- WHAT THE TASK ASKS:
Copy every line of the records below word for word, keeping them in the same order.

- GIVEN DATA:
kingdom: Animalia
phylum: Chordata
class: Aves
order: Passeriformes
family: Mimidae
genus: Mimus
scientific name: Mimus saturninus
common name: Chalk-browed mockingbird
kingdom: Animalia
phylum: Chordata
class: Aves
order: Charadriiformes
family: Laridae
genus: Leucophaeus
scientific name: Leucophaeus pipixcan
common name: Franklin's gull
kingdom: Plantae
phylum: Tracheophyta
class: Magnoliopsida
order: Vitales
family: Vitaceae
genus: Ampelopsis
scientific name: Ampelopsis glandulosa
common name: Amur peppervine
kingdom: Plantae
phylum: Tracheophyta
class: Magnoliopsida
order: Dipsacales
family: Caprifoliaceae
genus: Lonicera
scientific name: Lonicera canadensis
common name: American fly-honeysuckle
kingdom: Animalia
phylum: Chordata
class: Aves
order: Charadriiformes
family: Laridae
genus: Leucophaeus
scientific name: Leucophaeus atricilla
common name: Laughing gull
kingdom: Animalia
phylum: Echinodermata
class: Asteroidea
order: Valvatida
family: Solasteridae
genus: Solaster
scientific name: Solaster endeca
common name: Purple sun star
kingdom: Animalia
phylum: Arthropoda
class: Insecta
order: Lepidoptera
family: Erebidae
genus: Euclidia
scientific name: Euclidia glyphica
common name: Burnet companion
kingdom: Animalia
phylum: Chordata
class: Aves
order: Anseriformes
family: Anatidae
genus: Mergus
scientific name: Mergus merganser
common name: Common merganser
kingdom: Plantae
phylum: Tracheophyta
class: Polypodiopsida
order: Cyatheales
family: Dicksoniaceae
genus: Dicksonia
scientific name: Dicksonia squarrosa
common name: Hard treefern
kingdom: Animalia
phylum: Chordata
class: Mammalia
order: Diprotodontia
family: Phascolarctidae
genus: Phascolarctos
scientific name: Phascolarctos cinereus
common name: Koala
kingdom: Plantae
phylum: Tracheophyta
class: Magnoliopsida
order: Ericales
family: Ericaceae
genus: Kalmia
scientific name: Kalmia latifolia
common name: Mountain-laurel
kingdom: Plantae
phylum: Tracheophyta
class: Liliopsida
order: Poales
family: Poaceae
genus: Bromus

- TASK RESPONSE:
kingdom: Animalia
phylum: Chordata
class: Aves
order: Passeriformes
family: Mimidae
genus: Mimus
scientific name: Mimus saturninus
common name: Chalk-browed mockingbird
kingdom: Animalia
phylum: Chordata
class: Aves
order: Charadriiformes
family: Laridae
genus: Leucophaeus
scientific name: Leucophaeus pipixcan
common name: Franklin's gull
kingdom: Plantae
phylum: Tracheophyta
class: Magnoliopsida
order: Vitales
family: Vitaceae
genus: Ampelopsis
scientific name: Ampelopsis glandulosa
common name: Amur peppervine
kingdom: Plantae
phylum: Tracheophyta
class: Magnoliopsida
order: Dipsacales
family: Caprifoliaceae
genus: Lonicera
scientific name: Lonicera canadensis
common name: American fly-honeysuckle
kingdom: Animalia
phylum: Chordata
class: Aves
order: Charadriiformes
family: Laridae
genus: Leucophaeus
scientific name: Leucophaeus atricilla
common name: Laughing gull
kingdom: Animalia
phylum: Echinodermata
class: Asteroidea
order: Valvatida
family: Solasteridae
genus: Solaster
scientific name: Solaster endeca
common name: Purple sun star
kingdom: Animalia
phylum: Arthropoda
class: Insecta
order: Lepidoptera
family: Erebidae
genus: Euclidia
scientific name: Euclidia glyphica
common name: Burnet companion
kingdom: Animalia
phylum: Chordata
class: Aves
order: Anseriformes
family: Anatidae
genus: Mergus
scientific name: Mergus merganser
common name: Common merganser
kingdom: Plantae
phylum: Tracheophyta
class: Polypodiopsida
order: Cyatheales
family: Dicksoniaceae
genus: Dicksonia
scientific name: Dicksonia squarrosa
common name: Hard treefern
kingdom: Animalia
phylum: Chordata
class: Mammalia
order: Diprotodontia
family: Phascolarctidae
genus: Phascolarctos
scientific name: Phascolarctos cinereus
common name: Koala
kingdom: Plantae
phylum: Tracheophyta
class: Magnoliopsida
order: Ericales
family: Ericaceae
genus: Kalmia
scientific name: Kalmia latifolia
common name: Mountain-laurel
kingdom: Plantae
phylum: Tracheophyta
class: Liliopsida
order: Poales
family: Poaceae
genus: Bromus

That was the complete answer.